You have completed your Bachelor’s Degree program, but you need to advance to a graduate program in order to complete your formal training. There are dozens of programs available from many colleges and universities throughout the world. Currently students are working towards graduate degrees in everything from the arts and architecture to social work, medicine and even library science.
It is important to look for a school specializing in your specific needs when beginning a college search for a graduate school. The best place to begin is with your own college or university. If their program is adequate to your needs it may be a good idea to stay right where you are. That is not often the case, and most students will find themselves relocating to begin their second level of study.
How do you select your graduate school? You begin by doing many of the primary assessments done before entering into a Bachelor’s program. From the standard criteria of college analysis a graduate student should review:
1. Fundamentals – examine the geographic location of the school, the setting, size, cost and any affiliations
2. Campus Lifestyle – review housing, clubs, and organizations
3. Student Profile – looks at the gender ratio, diversity, age and number of students
4. Degrees and Majors – considers the degrees available as well as any special services and programs
5. Admissions – reviews selectivity of the graduate program
The “Fundamentals” for a graduate school are a bit different than an initial college experience. The focus of the graduate work may have a huge impact on the geographic location of the school. For example, a person specializing in a medical science or profession may want to be near to one of the hospitals, laboratories or agencies that focus on their specific field of study. This may mean choosing a college close to a certain city or region.
The setting may no longer be a strong factor when choosing a school, but the cost of living may come into consideration. Many graduate students do not rely on dormitory living, but keep an apartment in the area of the school. This can be problematic in a city or region with high rents.

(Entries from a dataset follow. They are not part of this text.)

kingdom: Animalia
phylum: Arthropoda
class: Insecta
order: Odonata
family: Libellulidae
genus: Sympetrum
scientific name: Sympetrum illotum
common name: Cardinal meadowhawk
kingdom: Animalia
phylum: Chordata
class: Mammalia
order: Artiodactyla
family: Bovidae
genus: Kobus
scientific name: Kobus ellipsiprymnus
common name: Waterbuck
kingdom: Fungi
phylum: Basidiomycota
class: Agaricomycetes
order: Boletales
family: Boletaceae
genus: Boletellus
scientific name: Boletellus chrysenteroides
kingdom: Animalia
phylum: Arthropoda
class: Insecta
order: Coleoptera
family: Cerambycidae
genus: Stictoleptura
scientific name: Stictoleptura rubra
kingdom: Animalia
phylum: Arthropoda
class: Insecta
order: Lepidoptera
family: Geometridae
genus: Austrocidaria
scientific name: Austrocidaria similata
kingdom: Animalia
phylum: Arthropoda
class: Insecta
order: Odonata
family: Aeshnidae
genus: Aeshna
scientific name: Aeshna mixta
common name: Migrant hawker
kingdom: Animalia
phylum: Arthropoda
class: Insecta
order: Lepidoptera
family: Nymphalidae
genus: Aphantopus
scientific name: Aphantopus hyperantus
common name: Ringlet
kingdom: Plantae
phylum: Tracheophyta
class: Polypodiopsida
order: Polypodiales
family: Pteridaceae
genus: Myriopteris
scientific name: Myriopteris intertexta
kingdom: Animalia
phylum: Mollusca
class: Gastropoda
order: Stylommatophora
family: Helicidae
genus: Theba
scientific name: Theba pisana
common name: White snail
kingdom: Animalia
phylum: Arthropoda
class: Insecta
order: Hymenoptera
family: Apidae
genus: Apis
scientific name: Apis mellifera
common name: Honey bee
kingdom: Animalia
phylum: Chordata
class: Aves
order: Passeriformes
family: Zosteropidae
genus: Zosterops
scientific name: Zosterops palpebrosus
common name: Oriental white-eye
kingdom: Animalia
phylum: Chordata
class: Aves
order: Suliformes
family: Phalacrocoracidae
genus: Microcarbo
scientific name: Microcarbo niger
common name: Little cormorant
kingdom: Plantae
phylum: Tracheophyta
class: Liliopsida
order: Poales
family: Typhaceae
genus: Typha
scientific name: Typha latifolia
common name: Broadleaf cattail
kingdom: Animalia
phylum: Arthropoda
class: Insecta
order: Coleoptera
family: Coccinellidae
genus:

Geographic location and setting must therefore still play a role in selecting a graduate school.
While certain parts of campus life will no longer affect a graduate student, socialization and an appropriate number of activities and organizations will still greatly benefit a student working towards a graduate degree. For example, literary or writer’s groups can be of benefit to a wide range of graduate students.
More important to a graduate student on a college search is the student diversity in the school. The most significant issue will be around the number of students working towards the same degree level. It is very encouraging for graduate students to have access and support from others in the same situation as themselves.
Finally, it is critical for a successful graduate experience that a school offers a comprehensive and specialized degree program in their chosen field. This can be properly assessed during the earliest phases of the admissions process when the student asks the admissions officer detailed questions about the programs the school is offering. Many students will also seek recommendations and advice on a college search from their Bachelor’s level professors and instructors.